§ Brief:
Reproduce the passage on Alexander Pennecuik word for word, from "- The Tragedy" up to and including "in Scottish dialect.".

§ Passage to read:
· · ·

Pennecuik was in practice as a physician in Tweeddale, and on good terms with a number of Scottish men of letters. In 1702 his elder daughter married, and Pennecuik gave with her the estate of Newhall. Her husband, however, got into debt, and in 1703 Newhall was sold to Sir David Forbes, father to John Forbes, Pennecuik's friend and Allan Ramsay's patron. Pennecuik lived at Romanno until his death in 1722. He was buried in the churchyard at Newlands, by his father's side.

==Works==
Pennecuik published poetical pieces:

- Caledonia Triumphans, broadside, 1699, reprinted in David Laing's Various Pieces of Fugitive Scotch Poetry, 1823.
- A Panegyric to the King, broadside, 1699.
- The Tragedy of Graybeard, 1700.
- Lintoun Address to his Highness the Prince of Orange, broadside, 1714; this piece was first printed in the first part of James Watson's Choice Collection of Scots Songs, 1706.

At the request of Sir Robert Sibbald, who was writing about the counties of Scotland, Pennecuik wrote a description of Tweeddale with his friend the advocate John Forbes of Newhall; it appeared as A Geographical, Historical Description of the Shire of Tweeddale, with a Miscellany and curious Collection of Select Scottish Poems (1715). Pennecuik corresponded with the botanist James Sutherland. Pennecuik's works were reprinted at Edinburgh in 1762, as A Collection of curious Scots Poems … by Alexander Pennecuik; at Leith in 1815, with notes; and again at Edinburgh in 1875. The poems are sometimes in Scottish dialect.

He has been confused with another Alexander Pennecuik (died 1730), said to be his nephew, a writer of verse.

· · ·

§ Provided records:
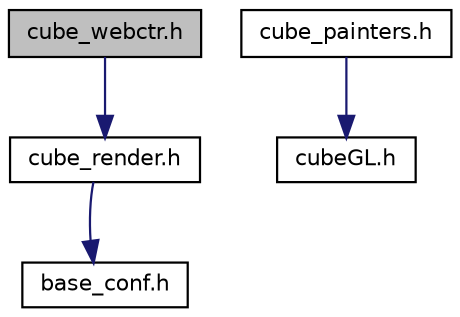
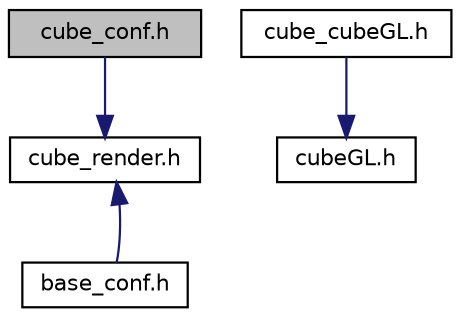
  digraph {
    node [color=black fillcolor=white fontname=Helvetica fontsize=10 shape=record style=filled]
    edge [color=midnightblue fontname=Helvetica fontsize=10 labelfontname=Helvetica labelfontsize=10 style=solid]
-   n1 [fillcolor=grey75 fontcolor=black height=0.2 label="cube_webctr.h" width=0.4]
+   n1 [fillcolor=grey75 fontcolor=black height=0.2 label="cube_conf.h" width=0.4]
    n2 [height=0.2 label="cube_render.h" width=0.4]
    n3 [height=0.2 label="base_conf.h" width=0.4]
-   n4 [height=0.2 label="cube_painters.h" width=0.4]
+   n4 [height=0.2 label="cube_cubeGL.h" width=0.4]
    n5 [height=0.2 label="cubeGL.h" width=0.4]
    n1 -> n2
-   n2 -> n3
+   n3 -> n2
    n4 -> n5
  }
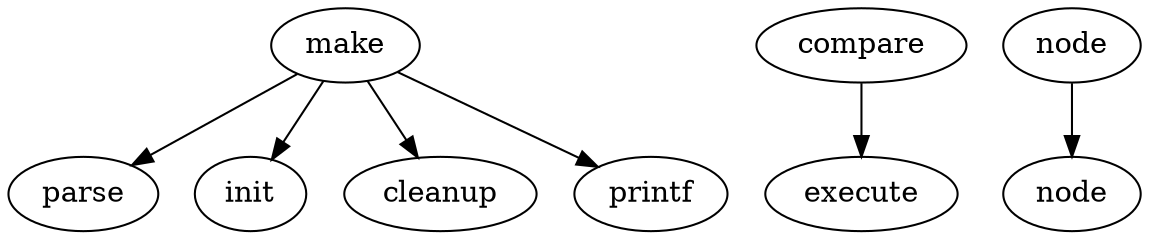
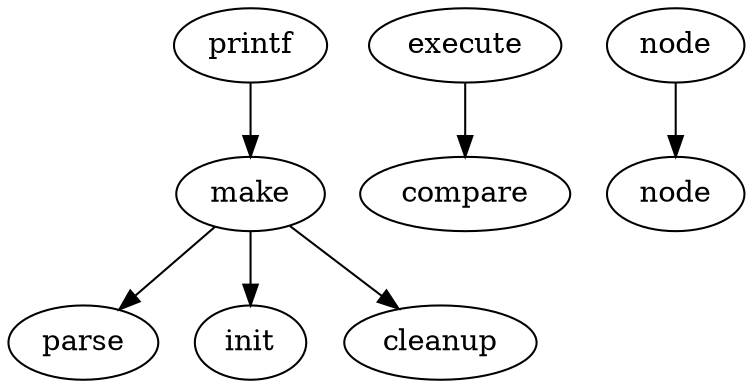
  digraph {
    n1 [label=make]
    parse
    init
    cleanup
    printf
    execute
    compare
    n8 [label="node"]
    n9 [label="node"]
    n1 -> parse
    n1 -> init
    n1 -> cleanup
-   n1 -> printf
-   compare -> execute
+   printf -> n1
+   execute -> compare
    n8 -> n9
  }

· · ·

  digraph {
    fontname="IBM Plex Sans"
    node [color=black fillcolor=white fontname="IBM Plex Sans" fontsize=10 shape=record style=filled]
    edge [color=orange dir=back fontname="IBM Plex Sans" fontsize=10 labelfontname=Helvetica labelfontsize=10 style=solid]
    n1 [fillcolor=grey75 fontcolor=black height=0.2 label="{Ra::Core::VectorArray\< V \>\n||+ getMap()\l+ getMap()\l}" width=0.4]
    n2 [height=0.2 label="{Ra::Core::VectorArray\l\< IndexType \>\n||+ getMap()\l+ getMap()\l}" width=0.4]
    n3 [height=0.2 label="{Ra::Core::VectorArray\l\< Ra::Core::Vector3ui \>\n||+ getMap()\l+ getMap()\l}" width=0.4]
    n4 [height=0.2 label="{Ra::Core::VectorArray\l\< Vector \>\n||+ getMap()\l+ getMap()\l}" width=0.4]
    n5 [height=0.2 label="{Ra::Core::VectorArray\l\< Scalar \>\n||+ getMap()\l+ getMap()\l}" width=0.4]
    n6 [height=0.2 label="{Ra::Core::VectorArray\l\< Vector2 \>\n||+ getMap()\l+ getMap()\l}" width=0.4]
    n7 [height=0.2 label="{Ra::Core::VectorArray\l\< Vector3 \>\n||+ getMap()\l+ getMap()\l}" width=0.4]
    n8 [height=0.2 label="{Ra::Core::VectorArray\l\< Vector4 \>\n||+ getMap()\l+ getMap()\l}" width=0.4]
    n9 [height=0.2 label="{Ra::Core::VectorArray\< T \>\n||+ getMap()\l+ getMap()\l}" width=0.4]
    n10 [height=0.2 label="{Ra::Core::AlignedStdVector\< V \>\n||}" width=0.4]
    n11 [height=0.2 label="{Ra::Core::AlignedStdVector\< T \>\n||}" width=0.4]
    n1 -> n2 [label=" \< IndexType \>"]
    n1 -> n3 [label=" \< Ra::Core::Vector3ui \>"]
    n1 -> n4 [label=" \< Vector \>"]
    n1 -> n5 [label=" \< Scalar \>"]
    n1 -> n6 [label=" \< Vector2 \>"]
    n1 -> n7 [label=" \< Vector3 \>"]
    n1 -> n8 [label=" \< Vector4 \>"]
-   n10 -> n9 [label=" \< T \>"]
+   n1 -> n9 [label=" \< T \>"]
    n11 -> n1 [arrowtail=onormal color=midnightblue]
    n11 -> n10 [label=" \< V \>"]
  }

· · ·

§ Answer to this problem:
- The Tragedy of Graybeard, 1700.
- Lintoun Address to his Highness the Prince of Orange, broadside, 1714; this piece was first printed in the first part of James Watson's Choice Collection of Scots Songs, 1706.

At the request of Sir Robert Sibbald, who was writing about the counties of Scotland, Pennecuik wrote a description of Tweeddale with his friend the advocate John Forbes of Newhall; it appeared as A Geographical, Historical Description of the Shire of Tweeddale, with a Miscellany and curious Collection of Select Scottish Poems (1715). Pennecuik corresponded with the botanist James Sutherland. Pennecuik's works were reprinted at Edinburgh in 1762, as A Collection of curious Scots Poems … by Alexander Pennecuik; at Leith in 1815, with notes; and again at Edinburgh in 1875. The poems are sometimes in Scottish dialect.